WORK TASK – Retype every row's source text below word for word, and leave the pictures out of your answer.

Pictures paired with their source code
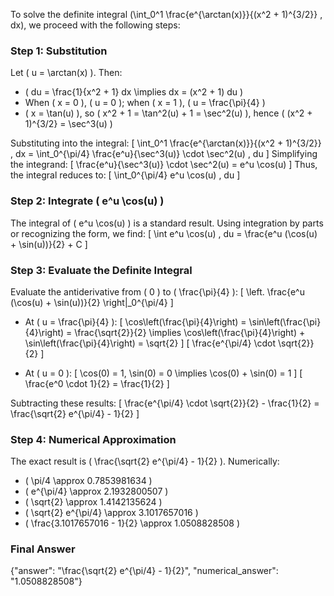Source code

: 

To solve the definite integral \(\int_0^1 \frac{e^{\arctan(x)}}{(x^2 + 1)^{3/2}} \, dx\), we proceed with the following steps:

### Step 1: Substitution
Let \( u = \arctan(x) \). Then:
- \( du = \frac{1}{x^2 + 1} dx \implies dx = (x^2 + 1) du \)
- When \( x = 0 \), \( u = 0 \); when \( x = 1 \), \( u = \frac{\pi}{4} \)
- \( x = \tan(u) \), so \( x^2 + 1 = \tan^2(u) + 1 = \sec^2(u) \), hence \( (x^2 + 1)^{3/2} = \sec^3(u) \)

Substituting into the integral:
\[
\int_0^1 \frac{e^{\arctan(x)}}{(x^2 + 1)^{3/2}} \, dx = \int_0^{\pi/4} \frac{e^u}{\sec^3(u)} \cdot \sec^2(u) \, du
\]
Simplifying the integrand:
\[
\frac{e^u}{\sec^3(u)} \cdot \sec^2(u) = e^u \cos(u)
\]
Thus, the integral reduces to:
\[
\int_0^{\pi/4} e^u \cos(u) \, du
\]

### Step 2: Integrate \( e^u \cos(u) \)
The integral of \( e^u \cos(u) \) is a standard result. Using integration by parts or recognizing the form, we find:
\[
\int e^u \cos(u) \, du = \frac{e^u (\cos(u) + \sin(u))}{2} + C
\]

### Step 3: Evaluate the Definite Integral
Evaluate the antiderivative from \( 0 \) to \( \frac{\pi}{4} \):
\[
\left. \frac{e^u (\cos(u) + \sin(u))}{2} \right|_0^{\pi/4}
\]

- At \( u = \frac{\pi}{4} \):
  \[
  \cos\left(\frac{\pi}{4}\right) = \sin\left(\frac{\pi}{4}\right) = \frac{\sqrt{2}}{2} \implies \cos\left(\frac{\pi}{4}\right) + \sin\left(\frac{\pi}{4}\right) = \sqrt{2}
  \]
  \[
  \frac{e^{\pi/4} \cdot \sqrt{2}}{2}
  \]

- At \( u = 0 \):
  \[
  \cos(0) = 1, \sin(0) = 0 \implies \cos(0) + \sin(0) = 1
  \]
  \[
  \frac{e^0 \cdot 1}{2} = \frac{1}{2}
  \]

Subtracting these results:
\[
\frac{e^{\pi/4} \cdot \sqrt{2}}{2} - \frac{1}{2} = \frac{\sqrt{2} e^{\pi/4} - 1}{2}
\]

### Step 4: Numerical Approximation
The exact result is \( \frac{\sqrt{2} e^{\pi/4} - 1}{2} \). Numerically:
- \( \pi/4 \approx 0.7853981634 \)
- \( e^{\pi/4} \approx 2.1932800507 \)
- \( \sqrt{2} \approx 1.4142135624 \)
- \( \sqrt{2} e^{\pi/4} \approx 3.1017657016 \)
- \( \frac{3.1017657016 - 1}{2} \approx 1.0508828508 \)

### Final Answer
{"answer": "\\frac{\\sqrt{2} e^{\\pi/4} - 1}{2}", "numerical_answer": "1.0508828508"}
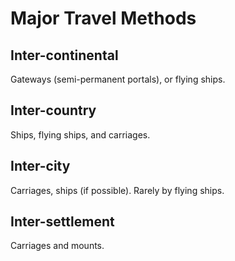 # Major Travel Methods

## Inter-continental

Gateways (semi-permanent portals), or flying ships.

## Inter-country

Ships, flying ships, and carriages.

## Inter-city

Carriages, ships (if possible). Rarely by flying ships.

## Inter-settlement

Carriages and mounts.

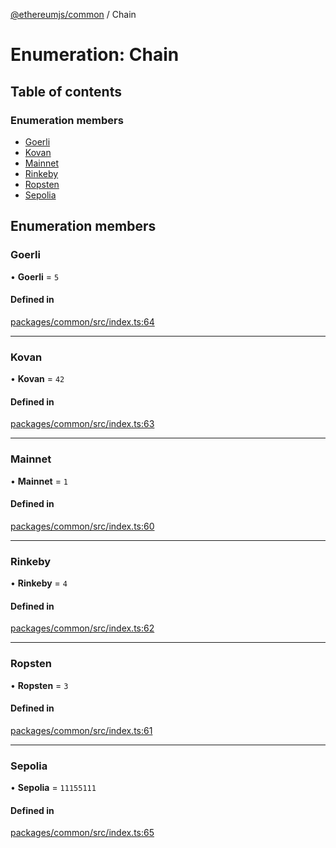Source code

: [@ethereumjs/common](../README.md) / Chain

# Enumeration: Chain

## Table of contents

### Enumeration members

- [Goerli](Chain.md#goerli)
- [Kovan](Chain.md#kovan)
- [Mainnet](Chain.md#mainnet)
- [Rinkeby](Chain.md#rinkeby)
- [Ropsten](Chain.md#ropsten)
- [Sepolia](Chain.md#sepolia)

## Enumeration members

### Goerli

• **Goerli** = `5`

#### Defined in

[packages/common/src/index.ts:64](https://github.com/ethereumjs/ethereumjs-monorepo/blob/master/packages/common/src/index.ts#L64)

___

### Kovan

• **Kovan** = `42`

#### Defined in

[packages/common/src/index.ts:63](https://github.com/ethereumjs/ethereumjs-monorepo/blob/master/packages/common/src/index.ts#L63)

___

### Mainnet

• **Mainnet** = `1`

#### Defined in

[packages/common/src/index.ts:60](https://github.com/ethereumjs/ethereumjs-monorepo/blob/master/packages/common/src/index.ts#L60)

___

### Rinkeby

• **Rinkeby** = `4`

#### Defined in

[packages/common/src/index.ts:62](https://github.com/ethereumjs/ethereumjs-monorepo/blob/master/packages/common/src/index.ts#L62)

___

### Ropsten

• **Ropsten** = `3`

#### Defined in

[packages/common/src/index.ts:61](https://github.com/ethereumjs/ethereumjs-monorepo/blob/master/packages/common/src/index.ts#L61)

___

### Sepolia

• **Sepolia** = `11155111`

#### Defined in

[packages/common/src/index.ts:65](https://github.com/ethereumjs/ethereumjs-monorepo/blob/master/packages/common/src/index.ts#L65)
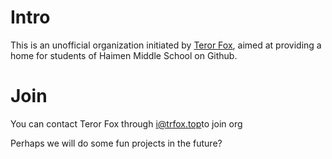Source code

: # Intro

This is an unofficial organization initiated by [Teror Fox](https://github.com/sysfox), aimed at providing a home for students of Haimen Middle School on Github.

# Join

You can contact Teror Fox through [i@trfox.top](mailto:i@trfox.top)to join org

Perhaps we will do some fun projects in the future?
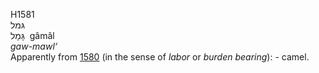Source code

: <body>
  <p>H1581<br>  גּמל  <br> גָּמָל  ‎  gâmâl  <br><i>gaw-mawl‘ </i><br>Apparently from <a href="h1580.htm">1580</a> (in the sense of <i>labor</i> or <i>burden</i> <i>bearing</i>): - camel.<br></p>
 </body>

TASK RESULT –
Source code

: 

To solve the definite integral \(\int_0^1 \frac{e^{\arctan(x)}}{(x^2 + 1)^{3/2}} \, dx\), we proceed with the following steps:

### Step 1: Substitution
Let \( u = \arctan(x) \). Then:
- \( du = \frac{1}{x^2 + 1} dx \implies dx = (x^2 + 1) du \)
- When \( x = 0 \), \( u = 0 \); when \( x = 1 \), \( u = \frac{\pi}{4} \)
- \( x = \tan(u) \), so \( x^2 + 1 = \tan^2(u) + 1 = \sec^2(u) \), hence \( (x^2 + 1)^{3/2} = \sec^3(u) \)

Substituting into the integral:
\[
\int_0^1 \frac{e^{\arctan(x)}}{(x^2 + 1)^{3/2}} \, dx = \int_0^{\pi/4} \frac{e^u}{\sec^3(u)} \cdot \sec^2(u) \, du
\]
Simplifying the integrand:
\[
\frac{e^u}{\sec^3(u)} \cdot \sec^2(u) = e^u \cos(u)
\]
Thus, the integral reduces to:
\[
\int_0^{\pi/4} e^u \cos(u) \, du
\]

### Step 2: Integrate \( e^u \cos(u) \)
The integral of \( e^u \cos(u) \) is a standard result. Using integration by parts or recognizing the form, we find:
\[
\int e^u \cos(u) \, du = \frac{e^u (\cos(u) + \sin(u))}{2} + C
\]

### Step 3: Evaluate the Definite Integral
Evaluate the antiderivative from \( 0 \) to \( \frac{\pi}{4} \):
\[
\left. \frac{e^u (\cos(u) + \sin(u))}{2} \right|_0^{\pi/4}
\]

- At \( u = \frac{\pi}{4} \):
  \[
  \cos\left(\frac{\pi}{4}\right) = \sin\left(\frac{\pi}{4}\right) = \frac{\sqrt{2}}{2} \implies \cos\left(\frac{\pi}{4}\right) + \sin\left(\frac{\pi}{4}\right) = \sqrt{2}
  \]
  \[
  \frac{e^{\pi/4} \cdot \sqrt{2}}{2}
  \]

- At \( u = 0 \):
  \[
  \cos(0) = 1, \sin(0) = 0 \implies \cos(0) + \sin(0) = 1
  \]
  \[
  \frac{e^0 \cdot 1}{2} = \frac{1}{2}
  \]

Subtracting these results:
\[
\frac{e^{\pi/4} \cdot \sqrt{2}}{2} - \frac{1}{2} = \frac{\sqrt{2} e^{\pi/4} - 1}{2}
\]

### Step 4: Numerical Approximation
The exact result is \( \frac{\sqrt{2} e^{\pi/4} - 1}{2} \). Numerically:
- \( \pi/4 \approx 0.7853981634 \)
- \( e^{\pi/4} \approx 2.1932800507 \)
- \( \sqrt{2} \approx 1.4142135624 \)
- \( \sqrt{2} e^{\pi/4} \approx 3.1017657016 \)
- \( \frac{3.1017657016 - 1}{2} \approx 1.0508828508 \)

### Final Answer
{"answer": "\\frac{\\sqrt{2} e^{\\pi/4} - 1}{2}", "numerical_answer": "1.0508828508"}
 # Major Travel Methods

## Inter-continental

Gateways (semi-permanent portals), or flying ships.

## Inter-country

Ships, flying ships, and carriages.

## Inter-city

Carriages, ships (if possible). Rarely by flying ships.

## Inter-settlement

Carriages and mounts.

Source code

: [@ethereumjs/common](../README.md) / Chain

# Enumeration: Chain

## Table of contents

### Enumeration members

- [Goerli](Chain.md#goerli)
- [Kovan](Chain.md#kovan)
- [Mainnet](Chain.md#mainnet)
- [Rinkeby](Chain.md#rinkeby)
- [Ropsten](Chain.md#ropsten)
- [Sepolia](Chain.md#sepolia)

## Enumeration members

### Goerli

• **Goerli** = `5`

#### Defined in

[packages/common/src/index.ts:64](https://github.com/ethereumjs/ethereumjs-monorepo/blob/master/packages/common/src/index.ts#L64)

___

### Kovan

• **Kovan** = `42`

#### Defined in

[packages/common/src/index.ts:63](https://github.com/ethereumjs/ethereumjs-monorepo/blob/master/packages/common/src/index.ts#L63)

___

### Mainnet

• **Mainnet** = `1`

#### Defined in

[packages/common/src/index.ts:60](https://github.com/ethereumjs/ethereumjs-monorepo/blob/master/packages/common/src/index.ts#L60)

___

### Rinkeby

• **Rinkeby** = `4`

#### Defined in

[packages/common/src/index.ts:62](https://github.com/ethereumjs/ethereumjs-monorepo/blob/master/packages/common/src/index.ts#L62)

___

### Ropsten

• **Ropsten** = `3`

#### Defined in

[packages/common/src/index.ts:61](https://github.com/ethereumjs/ethereumjs-monorepo/blob/master/packages/common/src/index.ts#L61)

___

### Sepolia

• **Sepolia** = `11155111`

#### Defined in

[packages/common/src/index.ts:65](https://github.com/ethereumjs/ethereumjs-monorepo/blob/master/packages/common/src/index.ts#L65)
Source code

: # Intro

This is an unofficial organization initiated by [Teror Fox](https://github.com/sysfox), aimed at providing a home for students of Haimen Middle School on Github.

# Join

You can contact Teror Fox through [i@trfox.top](mailto:i@trfox.top)to join org

Perhaps we will do some fun projects in the future?
Source code

: <body>
  <p>H1581<br>  גּמל  <br> גָּמָל  ‎  gâmâl  <br><i>gaw-mawl‘ </i><br>Apparently from <a href="h1580.htm">1580</a> (in the sense of <i>labor</i> or <i>burden</i> <i>bearing</i>): - camel.<br></p>
 </body>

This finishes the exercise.